One 3,000$ eye here last year… corneal scratch where the swelling just was not reducing quickly enough. The actual treatment was fairly modest (banamine, antibiotic and anti-fungal topicals, saline rinse, and some of his own blood separated for serum rinse) but the slow progression caused “several” vet visits–7 visits in fourteen days, including two with after hours charge.
Our vets did give us gold star treatment. To get that level of care as a human patient I’m not sure how much you have to pay, but a lot more than 3k! I would send them a couple of pictures, they would take a look and decide if they needed to see it in person again. Then vet plus assistant, in their truck, generally spending 30 minutes-45 minutes at the barn for each visit just looking at his eye and doing an extra thorough application of all the topicals. On days when it was one of the other vets and not the ophthalmological specialist, they would sometimes text her pictures (even on her day off) and she would reply back right away.

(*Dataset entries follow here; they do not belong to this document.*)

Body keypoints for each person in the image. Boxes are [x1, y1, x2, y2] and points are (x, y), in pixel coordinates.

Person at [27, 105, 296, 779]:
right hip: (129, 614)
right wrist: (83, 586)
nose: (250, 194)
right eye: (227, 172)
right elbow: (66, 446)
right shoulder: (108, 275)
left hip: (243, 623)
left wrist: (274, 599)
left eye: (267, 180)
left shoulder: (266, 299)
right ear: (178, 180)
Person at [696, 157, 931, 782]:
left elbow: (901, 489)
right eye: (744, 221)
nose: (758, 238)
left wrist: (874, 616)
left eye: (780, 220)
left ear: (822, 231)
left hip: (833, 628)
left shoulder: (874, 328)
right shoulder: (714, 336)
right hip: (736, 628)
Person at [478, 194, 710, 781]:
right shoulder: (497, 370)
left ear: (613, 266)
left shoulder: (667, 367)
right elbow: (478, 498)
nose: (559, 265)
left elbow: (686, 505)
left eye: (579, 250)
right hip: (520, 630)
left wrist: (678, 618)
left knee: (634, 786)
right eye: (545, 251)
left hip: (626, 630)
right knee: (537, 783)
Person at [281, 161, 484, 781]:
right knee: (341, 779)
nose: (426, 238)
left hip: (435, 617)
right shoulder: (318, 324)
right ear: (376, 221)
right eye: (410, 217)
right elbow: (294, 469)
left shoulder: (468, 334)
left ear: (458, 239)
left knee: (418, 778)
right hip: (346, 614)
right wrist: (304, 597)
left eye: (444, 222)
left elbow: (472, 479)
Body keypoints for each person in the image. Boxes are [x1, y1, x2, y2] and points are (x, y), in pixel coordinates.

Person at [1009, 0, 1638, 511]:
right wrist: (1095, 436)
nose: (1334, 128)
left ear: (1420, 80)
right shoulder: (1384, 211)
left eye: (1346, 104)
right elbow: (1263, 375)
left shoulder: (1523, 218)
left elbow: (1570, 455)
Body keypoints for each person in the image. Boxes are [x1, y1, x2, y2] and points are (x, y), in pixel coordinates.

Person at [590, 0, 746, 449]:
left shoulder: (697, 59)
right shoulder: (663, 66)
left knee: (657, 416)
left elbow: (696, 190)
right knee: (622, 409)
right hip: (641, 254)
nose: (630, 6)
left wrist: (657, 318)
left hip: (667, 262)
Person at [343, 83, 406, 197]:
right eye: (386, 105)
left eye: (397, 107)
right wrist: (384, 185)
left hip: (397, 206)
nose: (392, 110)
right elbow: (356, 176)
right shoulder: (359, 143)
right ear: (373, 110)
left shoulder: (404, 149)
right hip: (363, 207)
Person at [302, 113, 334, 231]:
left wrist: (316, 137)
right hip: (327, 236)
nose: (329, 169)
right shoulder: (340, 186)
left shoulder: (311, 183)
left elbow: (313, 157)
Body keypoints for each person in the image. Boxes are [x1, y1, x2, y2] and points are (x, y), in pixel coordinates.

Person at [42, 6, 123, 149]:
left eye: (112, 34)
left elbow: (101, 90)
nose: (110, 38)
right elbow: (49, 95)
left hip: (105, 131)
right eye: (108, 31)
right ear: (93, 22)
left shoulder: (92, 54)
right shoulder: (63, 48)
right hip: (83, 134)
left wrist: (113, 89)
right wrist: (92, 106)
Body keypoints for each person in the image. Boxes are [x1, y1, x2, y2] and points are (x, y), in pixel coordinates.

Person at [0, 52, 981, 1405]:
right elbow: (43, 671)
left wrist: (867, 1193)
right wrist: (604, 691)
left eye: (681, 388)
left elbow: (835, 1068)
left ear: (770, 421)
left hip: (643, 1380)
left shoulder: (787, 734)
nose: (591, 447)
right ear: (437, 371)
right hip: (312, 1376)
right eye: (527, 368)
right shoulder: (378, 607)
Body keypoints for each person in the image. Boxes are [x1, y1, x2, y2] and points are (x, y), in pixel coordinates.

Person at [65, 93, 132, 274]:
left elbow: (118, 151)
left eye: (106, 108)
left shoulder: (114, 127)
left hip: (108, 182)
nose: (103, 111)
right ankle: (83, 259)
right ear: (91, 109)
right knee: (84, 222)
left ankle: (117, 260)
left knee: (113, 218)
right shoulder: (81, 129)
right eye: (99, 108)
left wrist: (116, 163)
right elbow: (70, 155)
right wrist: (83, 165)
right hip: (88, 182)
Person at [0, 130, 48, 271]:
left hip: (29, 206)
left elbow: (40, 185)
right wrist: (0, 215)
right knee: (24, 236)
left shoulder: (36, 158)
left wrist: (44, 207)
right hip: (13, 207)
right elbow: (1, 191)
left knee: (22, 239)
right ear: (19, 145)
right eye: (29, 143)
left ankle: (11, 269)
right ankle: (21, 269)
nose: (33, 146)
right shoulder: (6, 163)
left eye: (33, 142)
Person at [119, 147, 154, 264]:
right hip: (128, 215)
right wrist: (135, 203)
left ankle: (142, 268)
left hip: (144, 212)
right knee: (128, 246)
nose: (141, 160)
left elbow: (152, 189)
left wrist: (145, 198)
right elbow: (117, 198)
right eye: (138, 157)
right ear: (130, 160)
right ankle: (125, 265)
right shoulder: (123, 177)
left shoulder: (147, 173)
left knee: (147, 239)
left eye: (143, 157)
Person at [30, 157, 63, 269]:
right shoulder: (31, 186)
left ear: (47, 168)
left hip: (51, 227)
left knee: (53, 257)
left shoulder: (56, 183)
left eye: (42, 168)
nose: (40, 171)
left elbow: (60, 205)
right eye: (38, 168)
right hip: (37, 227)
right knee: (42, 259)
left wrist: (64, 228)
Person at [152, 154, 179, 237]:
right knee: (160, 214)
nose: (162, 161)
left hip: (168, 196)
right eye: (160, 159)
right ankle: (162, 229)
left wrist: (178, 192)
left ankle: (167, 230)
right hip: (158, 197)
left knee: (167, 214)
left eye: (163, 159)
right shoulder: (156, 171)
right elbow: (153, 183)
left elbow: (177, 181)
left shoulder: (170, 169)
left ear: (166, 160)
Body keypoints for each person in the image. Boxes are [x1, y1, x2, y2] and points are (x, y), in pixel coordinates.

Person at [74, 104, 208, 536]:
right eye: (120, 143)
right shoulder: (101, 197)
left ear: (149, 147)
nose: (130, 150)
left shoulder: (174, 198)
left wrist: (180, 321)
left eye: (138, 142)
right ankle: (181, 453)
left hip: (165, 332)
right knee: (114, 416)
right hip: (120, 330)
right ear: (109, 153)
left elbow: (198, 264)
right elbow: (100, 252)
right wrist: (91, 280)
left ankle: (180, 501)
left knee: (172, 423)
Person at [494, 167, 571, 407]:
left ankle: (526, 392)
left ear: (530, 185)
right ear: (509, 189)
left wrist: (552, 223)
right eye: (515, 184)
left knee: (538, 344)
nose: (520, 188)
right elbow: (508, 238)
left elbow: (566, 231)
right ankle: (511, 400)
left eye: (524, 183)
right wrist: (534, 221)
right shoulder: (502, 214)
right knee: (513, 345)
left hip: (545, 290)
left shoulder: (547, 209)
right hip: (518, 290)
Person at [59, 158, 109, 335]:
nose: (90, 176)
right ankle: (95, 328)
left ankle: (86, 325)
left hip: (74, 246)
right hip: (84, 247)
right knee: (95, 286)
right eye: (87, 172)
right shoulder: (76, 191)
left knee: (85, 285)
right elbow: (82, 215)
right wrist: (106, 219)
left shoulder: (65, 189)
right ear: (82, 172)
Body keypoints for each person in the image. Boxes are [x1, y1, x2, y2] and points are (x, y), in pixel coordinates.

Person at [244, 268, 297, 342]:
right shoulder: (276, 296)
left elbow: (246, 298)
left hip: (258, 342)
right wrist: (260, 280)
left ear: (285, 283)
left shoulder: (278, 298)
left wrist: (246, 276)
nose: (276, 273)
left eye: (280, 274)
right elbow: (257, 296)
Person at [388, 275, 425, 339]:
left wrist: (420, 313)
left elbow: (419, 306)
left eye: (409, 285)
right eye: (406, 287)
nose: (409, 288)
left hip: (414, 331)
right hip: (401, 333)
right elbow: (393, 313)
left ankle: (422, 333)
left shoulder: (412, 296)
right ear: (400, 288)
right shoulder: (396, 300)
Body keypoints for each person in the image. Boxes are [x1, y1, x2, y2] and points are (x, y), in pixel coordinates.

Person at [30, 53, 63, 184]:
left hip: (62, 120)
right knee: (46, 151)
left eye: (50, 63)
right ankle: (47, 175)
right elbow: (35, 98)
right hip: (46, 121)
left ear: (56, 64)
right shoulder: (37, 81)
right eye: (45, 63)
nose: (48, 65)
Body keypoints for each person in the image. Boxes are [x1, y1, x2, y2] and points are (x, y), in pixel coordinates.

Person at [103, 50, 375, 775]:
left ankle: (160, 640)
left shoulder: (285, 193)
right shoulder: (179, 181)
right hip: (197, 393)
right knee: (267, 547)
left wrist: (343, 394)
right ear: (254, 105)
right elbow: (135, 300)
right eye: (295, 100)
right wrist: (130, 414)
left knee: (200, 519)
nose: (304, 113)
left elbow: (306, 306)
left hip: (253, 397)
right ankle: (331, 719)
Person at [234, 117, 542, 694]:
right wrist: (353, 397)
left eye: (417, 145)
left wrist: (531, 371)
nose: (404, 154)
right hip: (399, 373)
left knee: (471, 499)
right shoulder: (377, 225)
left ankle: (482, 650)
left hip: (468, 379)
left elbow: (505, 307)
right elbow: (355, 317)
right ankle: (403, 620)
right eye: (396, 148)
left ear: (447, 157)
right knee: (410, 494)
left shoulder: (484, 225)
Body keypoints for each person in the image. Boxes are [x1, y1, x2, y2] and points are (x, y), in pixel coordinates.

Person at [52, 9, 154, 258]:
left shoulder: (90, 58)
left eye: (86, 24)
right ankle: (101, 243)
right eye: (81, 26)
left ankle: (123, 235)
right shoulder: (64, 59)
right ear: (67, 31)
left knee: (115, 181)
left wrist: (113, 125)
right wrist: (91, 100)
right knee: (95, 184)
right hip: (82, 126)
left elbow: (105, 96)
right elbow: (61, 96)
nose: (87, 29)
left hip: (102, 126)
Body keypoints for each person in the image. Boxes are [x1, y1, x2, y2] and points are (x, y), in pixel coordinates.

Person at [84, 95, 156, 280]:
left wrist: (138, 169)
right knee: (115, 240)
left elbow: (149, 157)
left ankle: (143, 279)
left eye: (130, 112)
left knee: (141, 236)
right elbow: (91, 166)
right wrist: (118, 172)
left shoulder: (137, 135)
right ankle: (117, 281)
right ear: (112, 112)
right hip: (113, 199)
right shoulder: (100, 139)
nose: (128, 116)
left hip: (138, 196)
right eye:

I’m sure it helped that he’s a very sweet patient, always happy to see you (even only out of one eye), and usually makes their job easy.
Only things I would have done different are, 1) get the bottle of liquid banamine first, rather than starting with a tube of paste–you can give the liquid orally and it is cheaper, and 2) since I would have had my own bottle, they could have drawn the first banamine injection from that one, instead of charging for an injection from their bottle. I probably could have saved about 150$ this way.
No insurance as he was 31…it eventually healed up just fine and you can’t even tell it happened.
Large vet service in Virginia, and the beast in question lives at home (probably if I was boarding I wouldn’t have been able to afford it!).
His EPM bills from when he was 10 might have rivaled the eye, but I was only a kid so I have no idea, and I’m afraid to ask my family… (And that treatment paid off, too, he might have a slightly droopy nose when he’s really tired but otherwise perfect health for 20 years.)